## Directions for this task
Please restate every line below exactly, without any pictures.

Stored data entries

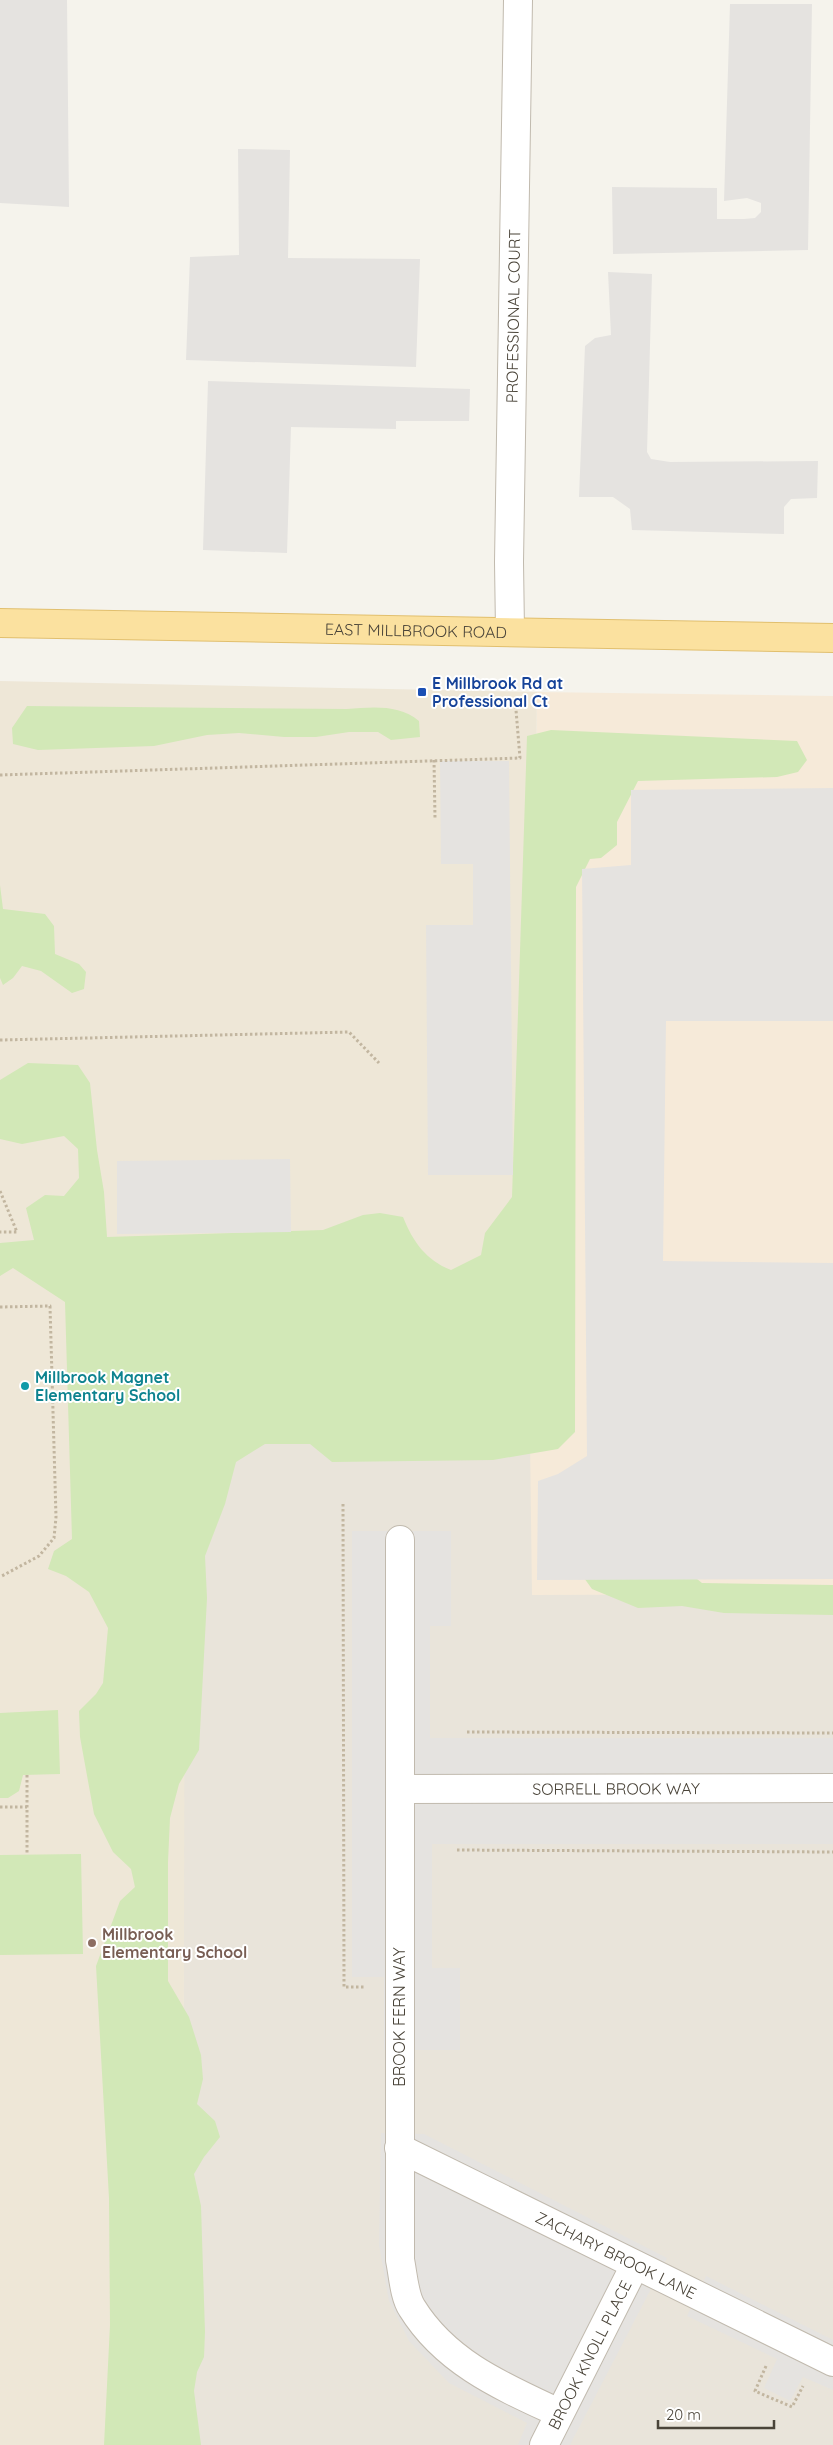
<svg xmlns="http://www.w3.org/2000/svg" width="833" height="2445" font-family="Quicksand,sans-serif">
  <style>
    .residential { fill: #e9e4da }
    .commercial { fill: #f6ead9 }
    .education { fill: #eee7d7 }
    .green { fill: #d2e8b7 }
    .parking { fill: #e5e3e0 }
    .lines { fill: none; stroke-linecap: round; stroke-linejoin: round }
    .street-casing { stroke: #c1baae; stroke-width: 30 }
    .primary-casing { stroke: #e1bf6e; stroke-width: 30 }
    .path { stroke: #c2b6a0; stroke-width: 3; stroke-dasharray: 2.5 2.5; stroke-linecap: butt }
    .street { stroke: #fff; stroke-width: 28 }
    .primary { stroke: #fbe19f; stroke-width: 28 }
    .transit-dot { fill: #1a4fb4; stroke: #fff; stroke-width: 2 }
    .culture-dot { fill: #0f9aa8; stroke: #fff; stroke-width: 2 }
    .education-dot { fill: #8d6e63; stroke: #fff; stroke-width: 2 }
    .labels { text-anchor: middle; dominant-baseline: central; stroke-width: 4; stroke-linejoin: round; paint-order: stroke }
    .street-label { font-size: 16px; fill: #4a4439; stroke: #fff }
    .transit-label { font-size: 16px; font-weight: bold; fill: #164399; stroke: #fff; text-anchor: start }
    .culture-label { font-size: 16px; font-weight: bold; fill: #0d838f; stroke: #fff; text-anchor: start }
    .education-label { font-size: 16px; font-weight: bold; fill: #785e54; stroke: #fff; text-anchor: start }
  </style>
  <rect width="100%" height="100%" fill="#f5f3ec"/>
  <path class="residential" d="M184,1432L530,1441L833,1594V2445H183Z"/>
  <path class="commercial" d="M537,692L833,696V1594L532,1595L530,1441Z"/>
  <path class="education" d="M0,681L537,692L530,1441L185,1432L183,2445H0Z"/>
  <path class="green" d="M27,706L347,709C372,707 399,704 419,721L420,737L391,740L378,732H349L316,737H284L239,733L207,735L154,746L38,750L13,744L12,728Z
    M551,730L797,741L807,760L798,772L777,777L638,781L617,822V845L601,858L590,859L576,887L575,1432L558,1449L493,1460L332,1462L310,1444H265L236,1462L225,1504L205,1556L207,1598L199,1750L179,1784L170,1818L168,1862V1981L189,2017L201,2055L203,2079L197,2104L215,2121L220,2137L204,2157L194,2174L201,2206L205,2332L204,2357L197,2372L194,2391L201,2445H104L110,2325L109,2198L96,1966L120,1901L135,1887L131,1869L113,1852L94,1814L80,1737L79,1711L96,1694L103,1683L108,1628L89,1592L66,1576L48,1569L54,1551L72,1539L65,1302L13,1268L0,1276V1243L34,1240L26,1208L45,1195L64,1196L79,1178L78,1149L64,1136L22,1144L0,1139V1080L28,1063L78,1065L90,1083L97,1150L104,1192L107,1237L323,1230L363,1215L380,1213L403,1217C413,1242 426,1260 451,1270L481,1255L485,1233L512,1197L527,736Z
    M0,885L3,909L45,914L54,926L55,954L79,964L86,972L84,989L72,993L41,971L22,966L13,978L3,985L0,978Z
    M676,1562L702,1583L833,1585V1615L724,1613L682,1606L638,1608L592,1589L579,1571Z
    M58,1710L60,1774L23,1775L19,1791L8,1798H0V1713Z
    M81,1854L83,1954L0,1955V1855Z"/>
  <path class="parking" d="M0,0H67L69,207L0,203Z
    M730,4H812L808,250L613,254L612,187L717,188V219H744L755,218L761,212V203L747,198L724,201Z
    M238,149L290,150L288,258L420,259L416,367L186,360L190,257L239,255Z
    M608,272L652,274L647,452L651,459L670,462L818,461L817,498L791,499L784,507V534L632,530L630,509L613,497H579L585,346L595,338L611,335Z
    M208,381L470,389L469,421H396V429L291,427L287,553L203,550Z
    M440,761H509L513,1175H428L426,925H473V864H441Z
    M833,788V1021H666L663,1261L833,1263V1579L537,1580L538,1481L558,1474L587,1456L582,869L631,865V790Z
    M290,1159L291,1232L117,1234V1161Z
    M352,1531H451V1626H430V1738H833V1844H432V1968H460V2050H384V1977H352Z
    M381,2133L424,2134L667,2258L570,2445H518L527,2423L449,2383L409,2341L389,2301L379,2245Z
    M706,2276L833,2340V2390L803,2377L790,2401L764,2388L777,2359L687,2316Z"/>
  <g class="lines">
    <defs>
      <g id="street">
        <path id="s1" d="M510,631L509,562L518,0"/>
        <path d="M400,1540V2260C403,2274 404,2296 412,2308C446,2363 503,2387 559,2413"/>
        <path id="s2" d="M400,1789L833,1788"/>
        <path id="s3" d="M399,2148L833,2362"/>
        <path id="s4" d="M544,2445L635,2265"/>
      </g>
      <g id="primary">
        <path id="s5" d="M0,623L833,638"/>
      </g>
    </defs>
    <use href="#street" class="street-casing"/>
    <use href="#primary" class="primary-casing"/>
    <path class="path" d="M434,760L435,818
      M0,775L520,758L515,698
      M0,1040L349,1032L379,1063
      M0,1191L17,1232H0
      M0,1307L50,1306L56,1517L54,1538L39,1556L0,1577
      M343,1504L344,1987H366
      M467,1732L833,1733
      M27,1775V1854
      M0,1807H27
      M457,1850L833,1852
      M766,2366L755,2391L792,2407L803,2386"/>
    <use href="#street" class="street"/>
    <use href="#primary" class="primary"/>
  </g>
  <rect class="transit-dot" x="417" y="687" width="10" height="10" rx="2.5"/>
  <circle class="culture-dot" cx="25" cy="1386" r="5"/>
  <circle class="education-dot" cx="92" cy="1943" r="5"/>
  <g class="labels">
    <g class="street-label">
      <text stroke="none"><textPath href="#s1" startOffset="315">PROFESSIONAL COURT</textPath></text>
      <text stroke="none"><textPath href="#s5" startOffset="416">EAST MILLBROOK ROAD</textPath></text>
      <text stroke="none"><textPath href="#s2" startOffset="216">SORRELL BROOK WAY</textPath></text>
      <text transform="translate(399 2017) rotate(-90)">BROOK FERN WAY</text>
      <text stroke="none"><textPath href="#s3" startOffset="242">ZACHARY BROOK LANE</textPath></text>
      <text stroke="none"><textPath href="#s4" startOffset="101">BROOK KNOLL PLACE</textPath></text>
    </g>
    <g class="transit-label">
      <text x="432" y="683">E Millbrook Rd at<tspan x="432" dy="18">Professional Ct</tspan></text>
    </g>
    <g class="culture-label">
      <text x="35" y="1377">Millbrook Magnet<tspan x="35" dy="18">Elementary School</tspan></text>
    </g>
    <g class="education-label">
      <text x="102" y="1934">Millbrook<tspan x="102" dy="18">Elementary School</tspan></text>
    </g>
  </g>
  <path d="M658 2420v8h116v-8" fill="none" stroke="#4a4439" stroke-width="2.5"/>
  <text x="666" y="2420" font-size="15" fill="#4a4439" stroke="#ffffff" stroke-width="4" paint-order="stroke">20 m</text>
</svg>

## Answer to the problem
<svg xmlns="http://www.w3.org/2000/svg" width="833" height="2445" font-family="Quicksand,sans-serif">
  <style>
    .residential { fill: #e9e4da }
    .commercial { fill: #f6ead9 }
    .education { fill: #eee7d7 }
    .green { fill: #d2e8b7 }
    .parking { fill: #e5e3e0 }
    .lines { fill: none; stroke-linecap: round; stroke-linejoin: round }
    .street-casing { stroke: #c1baae; stroke-width: 30 }
    .primary-casing { stroke: #e1bf6e; stroke-width: 30 }
    .path { stroke: #c2b6a0; stroke-width: 3; stroke-dasharray: 2.5 2.5; stroke-linecap: butt }
    .street { stroke: #fff; stroke-width: 28 }
    .primary { stroke: #fbe19f; stroke-width: 28 }
    .transit-dot { fill: #1a4fb4; stroke: #fff; stroke-width: 2 }
    .culture-dot { fill: #0f9aa8; stroke: #fff; stroke-width: 2 }
    .education-dot { fill: #8d6e63; stroke: #fff; stroke-width: 2 }
    .labels { text-anchor: middle; dominant-baseline: central; stroke-width: 4; stroke-linejoin: round; paint-order: stroke }
    .street-label { font-size: 16px; fill: #4a4439; stroke: #fff }
    .transit-label { font-size: 16px; font-weight: bold; fill: #164399; stroke: #fff; text-anchor: start }
    .culture-label { font-size: 16px; font-weight: bold; fill: #0d838f; stroke: #fff; text-anchor: start }
    .education-label { font-size: 16px; font-weight: bold; fill: #785e54; stroke: #fff; text-anchor: start }
  </style>
  <rect width="100%" height="100%" fill="#f5f3ec"/>
  <path class="residential" d="M184,1432L530,1441L833,1594V2445H183Z"/>
  <path class="commercial" d="M537,692L833,696V1594L532,1595L530,1441Z"/>
  <path class="education" d="M0,681L537,692L530,1441L185,1432L183,2445H0Z"/>
  <path class="green" d="M27,706L347,709C372,707 399,704 419,721L420,737L391,740L378,732H349L316,737H284L239,733L207,735L154,746L38,750L13,744L12,728Z
    M551,730L797,741L807,760L798,772L777,777L638,781L617,822V845L601,858L590,859L576,887L575,1432L558,1449L493,1460L332,1462L310,1444H265L236,1462L225,1504L205,1556L207,1598L199,1750L179,1784L170,1818L168,1862V1981L189,2017L201,2055L203,2079L197,2104L215,2121L220,2137L204,2157L194,2174L201,2206L205,2332L204,2357L197,2372L194,2391L201,2445H104L110,2325L109,2198L96,1966L120,1901L135,1887L131,1869L113,1852L94,1814L80,1737L79,1711L96,1694L103,1683L108,1628L89,1592L66,1576L48,1569L54,1551L72,1539L65,1302L13,1268L0,1276V1243L34,1240L26,1208L45,1195L64,1196L79,1178L78,1149L64,1136L22,1144L0,1139V1080L28,1063L78,1065L90,1083L97,1150L104,1192L107,1237L323,1230L363,1215L380,1213L403,1217C413,1242 426,1260 451,1270L481,1255L485,1233L512,1197L527,736Z
    M0,885L3,909L45,914L54,926L55,954L79,964L86,972L84,989L72,993L41,971L22,966L13,978L3,985L0,978Z
    M676,1562L702,1583L833,1585V1615L724,1613L682,1606L638,1608L592,1589L579,1571Z
    M58,1710L60,1774L23,1775L19,1791L8,1798H0V1713Z
    M81,1854L83,1954L0,1955V1855Z"/>
  <path class="parking" d="M0,0H67L69,207L0,203Z
    M730,4H812L808,250L613,254L612,187L717,188V219H744L755,218L761,212V203L747,198L724,201Z
    M238,149L290,150L288,258L420,259L416,367L186,360L190,257L239,255Z
    M608,272L652,274L647,452L651,459L670,462L818,461L817,498L791,499L784,507V534L632,530L630,509L613,497H579L585,346L595,338L611,335Z
    M208,381L470,389L469,421H396V429L291,427L287,553L203,550Z
    M440,761H509L513,1175H428L426,925H473V864H441Z
    M833,788V1021H666L663,1261L833,1263V1579L537,1580L538,1481L558,1474L587,1456L582,869L631,865V790Z
    M290,1159L291,1232L117,1234V1161Z
    M352,1531H451V1626H430V1738H833V1844H432V1968H460V2050H384V1977H352Z
    M381,2133L424,2134L667,2258L570,2445H518L527,2423L449,2383L409,2341L389,2301L379,2245Z
    M706,2276L833,2340V2390L803,2377L790,2401L764,2388L777,2359L687,2316Z"/>
  <g class="lines">
    <defs>
      <g id="street">
        <path id="s1" d="M510,631L509,562L518,0"/>
        <path d="M400,1540V2260C403,2274 404,2296 412,2308C446,2363 503,2387 559,2413"/>
        <path id="s2" d="M400,1789L833,1788"/>
        <path id="s3" d="M399,2148L833,2362"/>
        <path id="s4" d="M544,2445L635,2265"/>
      </g>
      <g id="primary">
        <path id="s5" d="M0,623L833,638"/>
      </g>
    </defs>
    <use href="#street" class="street-casing"/>
    <use href="#primary" class="primary-casing"/>
    <path class="path" d="M434,760L435,818
      M0,775L520,758L515,698
      M0,1040L349,1032L379,1063
      M0,1191L17,1232H0
      M0,1307L50,1306L56,1517L54,1538L39,1556L0,1577
      M343,1504L344,1987H366
      M467,1732L833,1733
      M27,1775V1854
      M0,1807H27
      M457,1850L833,1852
      M766,2366L755,2391L792,2407L803,2386"/>
    <use href="#street" class="street"/>
    <use href="#primary" class="primary"/>
  </g>
  <rect class="transit-dot" x="417" y="687" width="10" height="10" rx="2.5"/>
  <circle class="culture-dot" cx="25" cy="1386" r="5"/>
  <circle class="education-dot" cx="92" cy="1943" r="5"/>
  <g class="labels">
    <g class="street-label">
      <text stroke="none"><textPath href="#s1" startOffset="315">PROFESSIONAL COURT</textPath></text>
      <text stroke="none"><textPath href="#s5" startOffset="416">EAST MILLBROOK ROAD</textPath></text>
      <text stroke="none"><textPath href="#s2" startOffset="216">SORRELL BROOK WAY</textPath></text>
      <text transform="translate(399 2017) rotate(-90)">BROOK FERN WAY</text>
      <text stroke="none"><textPath href="#s3" startOffset="242">ZACHARY BROOK LANE</textPath></text>
      <text stroke="none"><textPath href="#s4" startOffset="101">BROOK KNOLL PLACE</textPath></text>
    </g>
    <g class="transit-label">
      <text x="432" y="683">E Millbrook Rd at<tspan x="432" dy="18">Professional Ct</tspan></text>
    </g>
    <g class="culture-label">
      <text x="35" y="1377">Millbrook Magnet<tspan x="35" dy="18">Elementary School</tspan></text>
    </g>
    <g class="education-label">
      <text x="102" y="1934">Millbrook<tspan x="102" dy="18">Elementary School</tspan></text>
    </g>
  </g>
  <path d="M658 2420v8h116v-8" fill="none" stroke="#4a4439" stroke-width="2.5"/>
  <text x="666" y="2420" font-size="15" fill="#4a4439" stroke="#ffffff" stroke-width="4" paint-order="stroke">20 m</text>
</svg>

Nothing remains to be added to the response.